Para ella, la derrota es el derrotero, la caída de los dioses, la asunción de que la vida y los ideales definitivamente no se corresponden. Un desayuno con la verdad.

Miremos la realidad ahora, y todos los sueños o discursos hechos añicos de los últimos diez años: no hubo patrias unidas ni Mercosur de algarabía; hubo parches, señales, síntomas, y demasiado entusiasmo por los gobiernos del sur. Esto no es tristeza; es la necesaria desconfianza que deberíamos incorporar si de verdad queremos hacer otra cosa de nuestras vidas colectivas.

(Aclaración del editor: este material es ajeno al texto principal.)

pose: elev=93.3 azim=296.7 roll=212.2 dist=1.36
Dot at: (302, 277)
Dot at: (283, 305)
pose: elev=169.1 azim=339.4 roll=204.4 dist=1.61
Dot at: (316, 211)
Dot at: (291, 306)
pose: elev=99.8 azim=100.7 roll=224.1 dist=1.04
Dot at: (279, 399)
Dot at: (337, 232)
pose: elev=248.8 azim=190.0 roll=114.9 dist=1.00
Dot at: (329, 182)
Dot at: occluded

Llega Lula y, con él, algunos planes prósperos y también la corrupción; llegan los Kirchner y muchos planes y algunos cambios, pero también el bombo peronista insoportable, maniqueo, que taladra los oídos y anula el pensamiento, y el inasible poder gaucho argentino, el acomodo, el enriquecimiento impúdico de “los buenos”; llega Tabaré Vázquez y después José Mujica, y bueno, todos ya sabemos: ni la pureza democrática de la Suiza en verdad deshecha, ni la correspondencia entre tanto discurso fértil, ilusionado, y el entorno, las personas, los sueldos, los ricos y los pobres, la larga lista que nos rodea.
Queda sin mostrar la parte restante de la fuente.